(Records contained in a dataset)
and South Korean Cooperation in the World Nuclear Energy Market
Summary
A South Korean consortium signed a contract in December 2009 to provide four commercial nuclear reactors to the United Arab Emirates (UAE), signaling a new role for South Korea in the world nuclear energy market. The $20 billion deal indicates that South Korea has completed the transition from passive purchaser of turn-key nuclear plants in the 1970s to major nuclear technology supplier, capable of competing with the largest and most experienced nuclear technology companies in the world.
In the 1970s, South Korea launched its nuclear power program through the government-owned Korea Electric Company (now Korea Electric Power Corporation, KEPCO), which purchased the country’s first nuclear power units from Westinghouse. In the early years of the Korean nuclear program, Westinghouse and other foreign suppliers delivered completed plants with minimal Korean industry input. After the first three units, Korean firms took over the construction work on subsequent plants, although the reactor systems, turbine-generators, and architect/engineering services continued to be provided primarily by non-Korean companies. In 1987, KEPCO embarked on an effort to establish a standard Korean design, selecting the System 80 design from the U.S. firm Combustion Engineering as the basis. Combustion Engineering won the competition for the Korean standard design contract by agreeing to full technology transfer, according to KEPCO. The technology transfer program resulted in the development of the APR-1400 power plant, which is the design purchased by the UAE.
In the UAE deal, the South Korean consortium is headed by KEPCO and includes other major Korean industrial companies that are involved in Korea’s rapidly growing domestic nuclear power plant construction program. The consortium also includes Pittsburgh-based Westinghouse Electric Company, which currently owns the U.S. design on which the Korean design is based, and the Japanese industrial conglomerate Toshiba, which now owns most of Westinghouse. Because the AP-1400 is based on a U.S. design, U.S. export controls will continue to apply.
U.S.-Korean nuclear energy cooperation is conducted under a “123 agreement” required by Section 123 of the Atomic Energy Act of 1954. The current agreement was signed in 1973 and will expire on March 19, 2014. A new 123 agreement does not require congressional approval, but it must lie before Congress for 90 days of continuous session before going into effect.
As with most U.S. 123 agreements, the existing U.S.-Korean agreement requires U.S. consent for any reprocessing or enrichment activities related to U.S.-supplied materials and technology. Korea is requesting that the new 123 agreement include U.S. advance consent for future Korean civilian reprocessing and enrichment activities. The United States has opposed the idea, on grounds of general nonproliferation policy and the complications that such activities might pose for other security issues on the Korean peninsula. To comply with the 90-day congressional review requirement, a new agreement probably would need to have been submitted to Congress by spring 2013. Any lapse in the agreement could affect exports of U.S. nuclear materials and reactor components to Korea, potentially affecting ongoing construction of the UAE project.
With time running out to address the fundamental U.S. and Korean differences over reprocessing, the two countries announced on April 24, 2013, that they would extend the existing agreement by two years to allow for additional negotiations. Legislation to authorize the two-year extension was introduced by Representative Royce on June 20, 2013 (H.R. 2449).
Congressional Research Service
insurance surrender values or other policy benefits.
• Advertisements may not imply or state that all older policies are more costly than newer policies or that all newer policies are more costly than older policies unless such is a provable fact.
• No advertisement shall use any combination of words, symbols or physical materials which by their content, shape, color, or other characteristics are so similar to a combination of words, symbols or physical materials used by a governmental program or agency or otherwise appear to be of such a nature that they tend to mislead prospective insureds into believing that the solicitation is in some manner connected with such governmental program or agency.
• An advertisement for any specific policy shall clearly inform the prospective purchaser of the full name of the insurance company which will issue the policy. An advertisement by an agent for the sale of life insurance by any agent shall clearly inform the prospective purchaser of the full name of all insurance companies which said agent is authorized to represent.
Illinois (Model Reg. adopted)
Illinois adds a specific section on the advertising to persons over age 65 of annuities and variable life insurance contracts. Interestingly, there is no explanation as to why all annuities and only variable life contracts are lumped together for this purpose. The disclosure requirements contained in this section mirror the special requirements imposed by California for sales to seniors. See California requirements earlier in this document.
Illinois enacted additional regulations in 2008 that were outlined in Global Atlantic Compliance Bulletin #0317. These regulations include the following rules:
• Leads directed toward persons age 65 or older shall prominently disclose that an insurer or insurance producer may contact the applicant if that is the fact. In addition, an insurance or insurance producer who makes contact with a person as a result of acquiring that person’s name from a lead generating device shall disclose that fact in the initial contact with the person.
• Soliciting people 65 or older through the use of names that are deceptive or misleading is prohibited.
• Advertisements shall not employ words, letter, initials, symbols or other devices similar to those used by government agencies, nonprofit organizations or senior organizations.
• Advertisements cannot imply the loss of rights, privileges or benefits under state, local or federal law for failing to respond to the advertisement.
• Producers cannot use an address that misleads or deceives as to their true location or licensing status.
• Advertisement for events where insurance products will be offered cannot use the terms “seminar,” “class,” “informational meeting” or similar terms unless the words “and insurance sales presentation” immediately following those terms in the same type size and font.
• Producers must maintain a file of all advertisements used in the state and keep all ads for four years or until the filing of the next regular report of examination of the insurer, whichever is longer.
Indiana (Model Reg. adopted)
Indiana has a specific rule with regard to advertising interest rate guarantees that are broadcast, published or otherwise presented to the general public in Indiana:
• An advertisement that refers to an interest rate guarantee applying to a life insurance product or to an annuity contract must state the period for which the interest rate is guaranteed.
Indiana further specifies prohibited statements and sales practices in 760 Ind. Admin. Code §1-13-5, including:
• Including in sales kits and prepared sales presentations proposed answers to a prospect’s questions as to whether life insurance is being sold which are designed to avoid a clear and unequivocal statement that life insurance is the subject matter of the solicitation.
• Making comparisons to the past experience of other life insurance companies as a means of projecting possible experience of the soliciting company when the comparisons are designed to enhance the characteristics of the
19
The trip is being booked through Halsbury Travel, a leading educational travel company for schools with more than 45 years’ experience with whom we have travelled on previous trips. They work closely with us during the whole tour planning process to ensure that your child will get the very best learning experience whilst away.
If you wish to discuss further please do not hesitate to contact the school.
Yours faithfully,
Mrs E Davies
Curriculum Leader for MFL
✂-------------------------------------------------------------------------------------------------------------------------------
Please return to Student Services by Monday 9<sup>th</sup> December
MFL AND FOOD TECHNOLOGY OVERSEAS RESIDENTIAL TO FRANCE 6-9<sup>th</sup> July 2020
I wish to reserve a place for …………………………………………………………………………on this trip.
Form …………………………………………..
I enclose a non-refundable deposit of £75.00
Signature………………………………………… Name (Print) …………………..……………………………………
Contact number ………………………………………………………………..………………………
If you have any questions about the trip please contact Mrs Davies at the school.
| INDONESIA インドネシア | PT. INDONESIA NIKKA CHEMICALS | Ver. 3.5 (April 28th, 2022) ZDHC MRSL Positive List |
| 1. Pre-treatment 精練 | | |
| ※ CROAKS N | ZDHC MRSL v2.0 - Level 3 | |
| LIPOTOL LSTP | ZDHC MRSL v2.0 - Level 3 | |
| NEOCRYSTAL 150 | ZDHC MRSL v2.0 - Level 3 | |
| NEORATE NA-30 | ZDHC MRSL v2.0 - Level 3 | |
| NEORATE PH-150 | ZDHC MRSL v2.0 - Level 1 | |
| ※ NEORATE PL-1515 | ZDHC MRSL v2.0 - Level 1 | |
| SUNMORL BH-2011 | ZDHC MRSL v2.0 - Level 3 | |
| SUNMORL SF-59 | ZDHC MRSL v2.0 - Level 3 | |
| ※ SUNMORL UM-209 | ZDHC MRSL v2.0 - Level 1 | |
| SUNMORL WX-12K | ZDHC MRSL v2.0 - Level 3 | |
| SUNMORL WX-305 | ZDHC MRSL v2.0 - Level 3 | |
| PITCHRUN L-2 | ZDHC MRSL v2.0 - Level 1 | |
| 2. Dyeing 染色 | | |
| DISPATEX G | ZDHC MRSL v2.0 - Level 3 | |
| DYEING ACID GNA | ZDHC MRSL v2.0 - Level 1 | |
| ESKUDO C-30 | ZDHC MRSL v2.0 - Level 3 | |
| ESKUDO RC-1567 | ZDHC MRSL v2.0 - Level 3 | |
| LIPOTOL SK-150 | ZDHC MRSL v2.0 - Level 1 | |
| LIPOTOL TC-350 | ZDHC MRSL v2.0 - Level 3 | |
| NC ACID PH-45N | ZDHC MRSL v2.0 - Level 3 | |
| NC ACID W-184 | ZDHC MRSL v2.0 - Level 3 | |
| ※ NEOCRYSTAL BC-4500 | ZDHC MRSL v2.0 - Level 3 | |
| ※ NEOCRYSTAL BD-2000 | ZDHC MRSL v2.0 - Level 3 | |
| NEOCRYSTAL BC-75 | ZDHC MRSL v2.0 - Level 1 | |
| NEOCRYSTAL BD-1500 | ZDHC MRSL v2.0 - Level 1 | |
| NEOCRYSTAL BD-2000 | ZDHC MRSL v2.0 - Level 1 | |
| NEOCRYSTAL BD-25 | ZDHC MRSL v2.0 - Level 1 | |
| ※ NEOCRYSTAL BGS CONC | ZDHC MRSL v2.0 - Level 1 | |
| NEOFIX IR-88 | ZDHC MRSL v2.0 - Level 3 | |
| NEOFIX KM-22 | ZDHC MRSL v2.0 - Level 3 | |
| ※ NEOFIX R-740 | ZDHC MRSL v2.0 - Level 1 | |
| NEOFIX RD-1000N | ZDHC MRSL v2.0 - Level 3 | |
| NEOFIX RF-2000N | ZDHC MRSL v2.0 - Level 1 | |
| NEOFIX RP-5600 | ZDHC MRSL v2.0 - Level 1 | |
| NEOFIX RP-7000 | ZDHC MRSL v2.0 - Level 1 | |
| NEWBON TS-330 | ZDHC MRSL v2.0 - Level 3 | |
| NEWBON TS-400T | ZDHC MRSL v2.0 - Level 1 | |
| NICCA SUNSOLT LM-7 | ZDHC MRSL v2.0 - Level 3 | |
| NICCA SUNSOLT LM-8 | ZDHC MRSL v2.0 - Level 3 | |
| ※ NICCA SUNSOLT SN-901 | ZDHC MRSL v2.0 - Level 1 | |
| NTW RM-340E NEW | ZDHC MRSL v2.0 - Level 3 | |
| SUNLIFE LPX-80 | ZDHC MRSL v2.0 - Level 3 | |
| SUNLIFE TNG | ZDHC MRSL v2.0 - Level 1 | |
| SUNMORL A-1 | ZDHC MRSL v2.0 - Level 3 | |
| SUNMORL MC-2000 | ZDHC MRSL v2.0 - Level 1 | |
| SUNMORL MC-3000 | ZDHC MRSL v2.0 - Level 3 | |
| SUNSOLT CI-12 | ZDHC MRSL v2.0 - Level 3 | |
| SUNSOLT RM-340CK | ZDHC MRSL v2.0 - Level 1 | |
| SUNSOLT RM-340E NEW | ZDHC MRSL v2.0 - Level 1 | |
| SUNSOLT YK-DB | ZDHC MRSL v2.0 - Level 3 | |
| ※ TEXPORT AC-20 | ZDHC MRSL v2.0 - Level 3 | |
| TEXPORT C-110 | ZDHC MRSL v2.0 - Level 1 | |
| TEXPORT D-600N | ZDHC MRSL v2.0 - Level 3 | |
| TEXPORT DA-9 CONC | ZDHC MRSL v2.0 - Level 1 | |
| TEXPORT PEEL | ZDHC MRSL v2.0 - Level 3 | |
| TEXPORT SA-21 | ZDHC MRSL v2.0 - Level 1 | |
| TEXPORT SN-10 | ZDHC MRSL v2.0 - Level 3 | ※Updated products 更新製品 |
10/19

- ABOUT THIS TASK
Only those lines of the entries above that run from the line containing "Signature………………………………………… Name (Print)" to the line containing "If you have", both included, should be transcribed exactly.

- TASK SOLUTION
Signature………………………………………… Name (Print) …………………..……………………………………
Contact number ………………………………………………………………..………………………
If you have any questions about the trip please contact Mrs Davies at the school.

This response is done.